Tomorrow marks the 40th anniversary of Richard Nixon’s signing of the Congressional Budget Act of 1974, which created the “budget process” as we’ve known it since. It’s gone through a lot of transformations, from the radical use of “reconciliation” by Republicans to implement the Reagan Budget to various efforts to limit the budget’s use to fiscal issues, to the “sequestration” of appropriations introduced in the mid-1980s that came back like a bad dream in 2011. But as budget wizard Stan Collender concludes today in a New York Times op-ed, the whole thing’s run its course:
[T]he budget act has failed so completely that it’s hard to justify why it hasn’t been repealed or replaced by now….
[F]our decades later, the budget act remains on the books, but the problems it was intended to remedy are far worse. The House and Senate budget committees are so unpopular that many members of Congress refuse to serve on them. Congress hasn’t adopted a budget resolution in years, even though the law requires it. Debates over spending and revenue are clouded by partisanship and political showboating. Compromise is a dirty word.
A golden era of federal budget policy that the act had been expected to initiate has actually ended up more like the fiscal dark ages.
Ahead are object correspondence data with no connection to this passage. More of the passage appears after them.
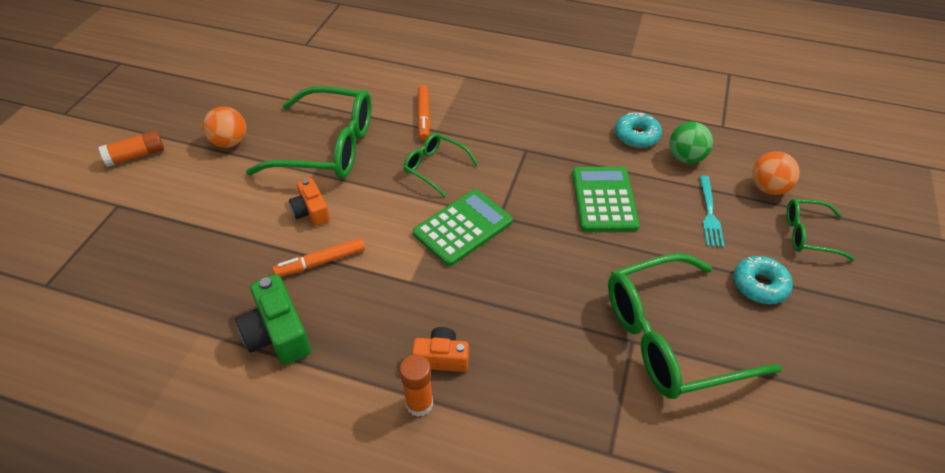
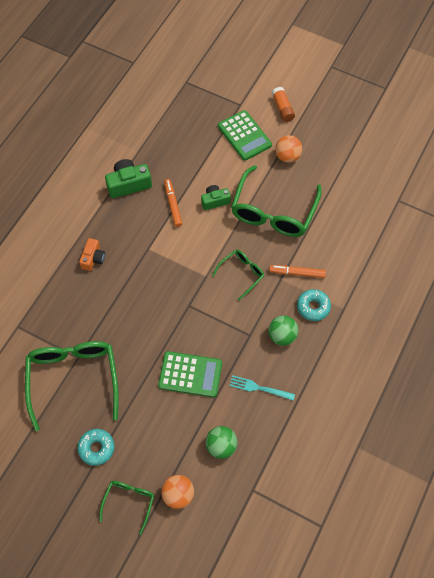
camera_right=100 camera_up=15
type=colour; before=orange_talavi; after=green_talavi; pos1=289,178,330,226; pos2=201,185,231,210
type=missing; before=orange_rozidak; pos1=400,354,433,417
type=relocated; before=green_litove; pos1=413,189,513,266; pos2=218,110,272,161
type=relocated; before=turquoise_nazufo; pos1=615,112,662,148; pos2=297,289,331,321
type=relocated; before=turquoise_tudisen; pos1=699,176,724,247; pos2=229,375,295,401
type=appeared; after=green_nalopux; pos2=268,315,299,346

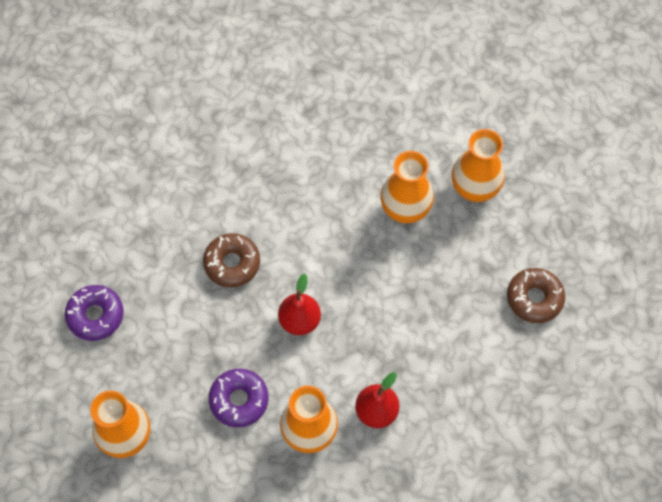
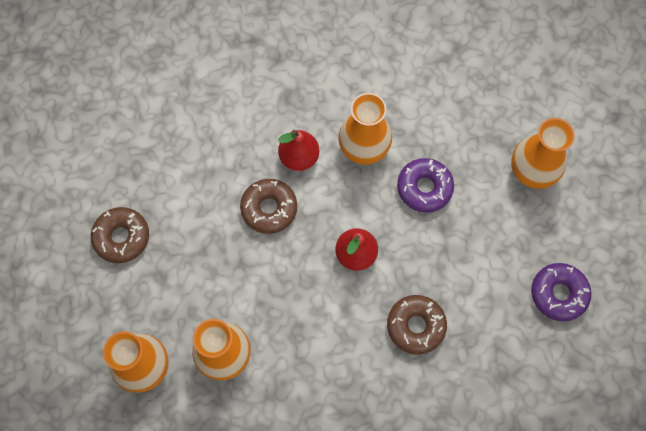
camera_right=-170 camera_up=5
type=appeared; after=brown_nazufo; pos2=240,179,297,234

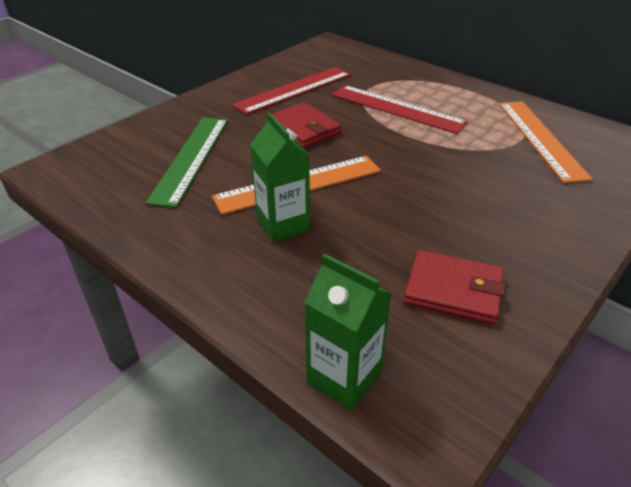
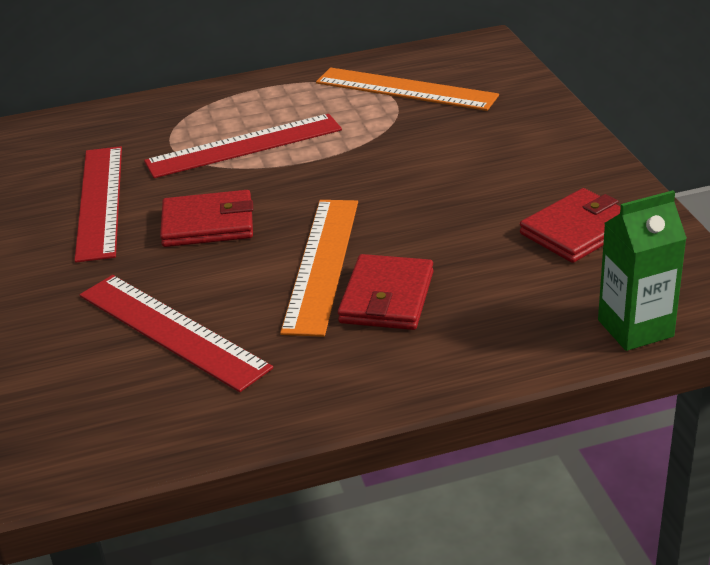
camera_right=-55 camera_up=-5
type=colour; before=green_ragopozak; after=red_ragopozak; pos1=146,117,228,208; pos2=80,275,273,392
type=exchanged; before=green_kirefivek; after=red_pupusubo; pos1=250,113,310,242; pos2=338,254,433,330

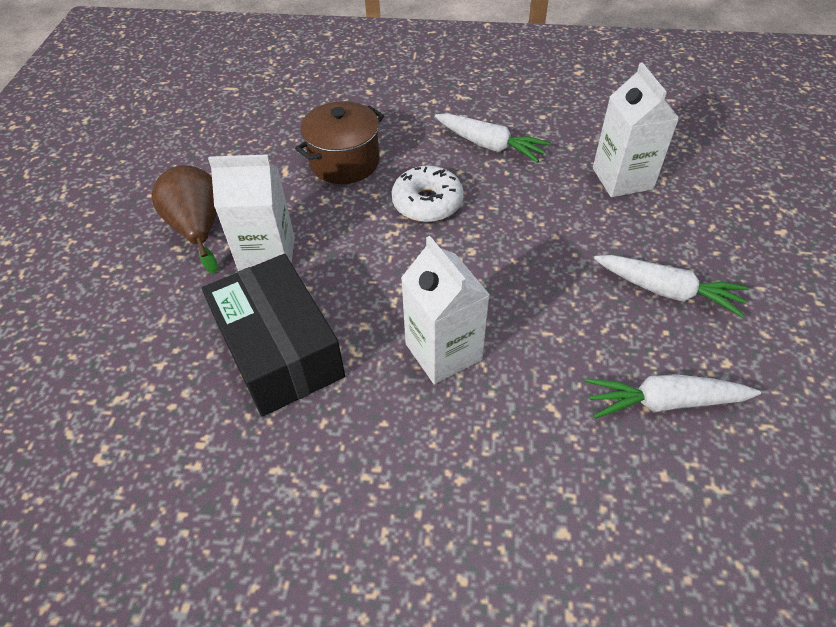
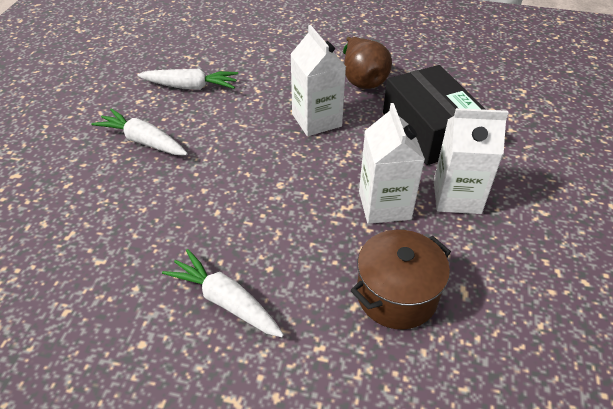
camera_right=-175 camera_up=-5
type=relocated; before=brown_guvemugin; pos1=152,165,218,274; pos2=343,37,392,89
type=missing; before=white_nazufo; pos1=392,166,464,222
type=relocated; before=white_kirefivek; pos1=593,62,679,197; pos2=359,103,425,224

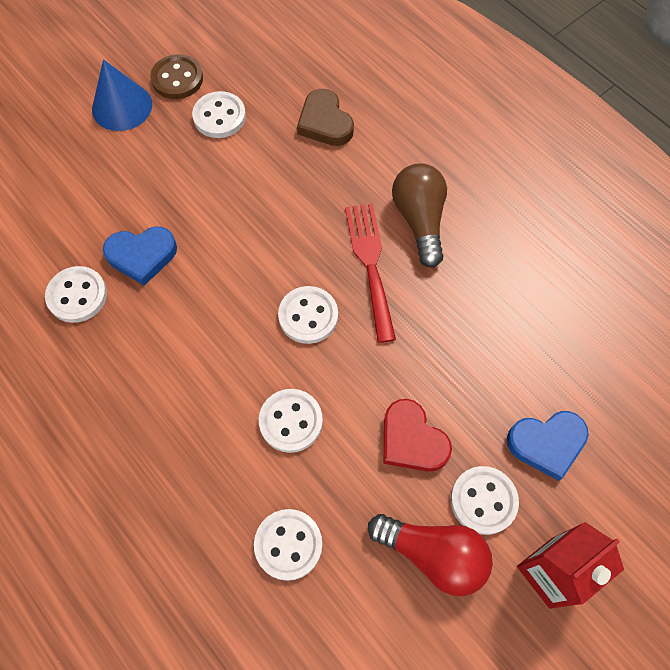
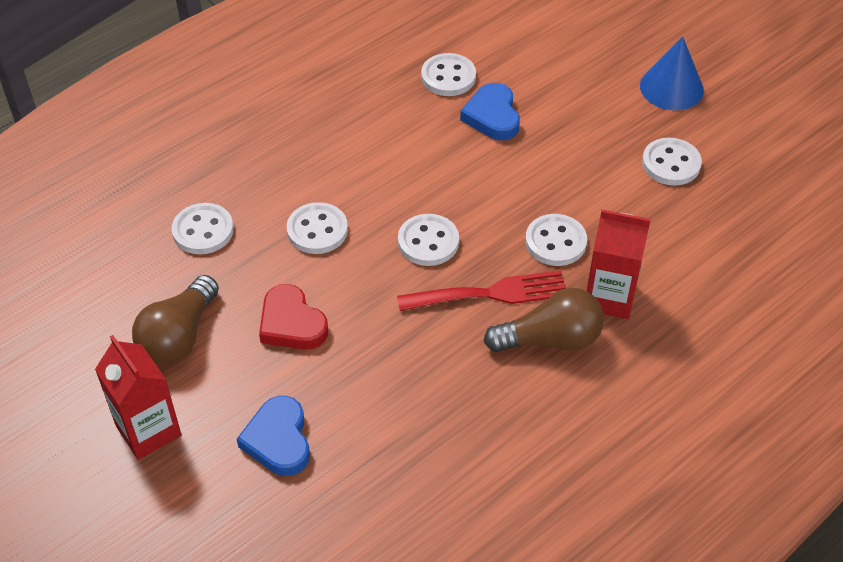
camera_right=90 camera_up=-15
type=missing; before=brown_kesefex; pos1=150,54,203,99
type=missing; before=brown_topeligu; pos1=297,89,354,146
type=colour; before=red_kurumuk; after=brown_kurumuk; pos1=368,514,493,596; pos2=132,275,219,364
type=spun; before=red_topeligu; pos1=384,399,452,472; pos2=259,284,328,350; turn=-90
type=relocated; before=white_kesefex; pos1=451,466,519,535; pos2=525,214,587,266
type=appeared; after=red_kirefivek; pos2=587,209,651,319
For a guy like Collender, admitting the budget process has become entirely irrelevant has to be like a theologian doubting God’s existence. But he’s right: it’s gotten to where the arcane language and procedures of the “budget process” have simply become window-dressing for agreements that ain’t happening and fights that have more to do with wildly different visions of what the government should be doing than anything truly fiscal. There’s not much point in it any more.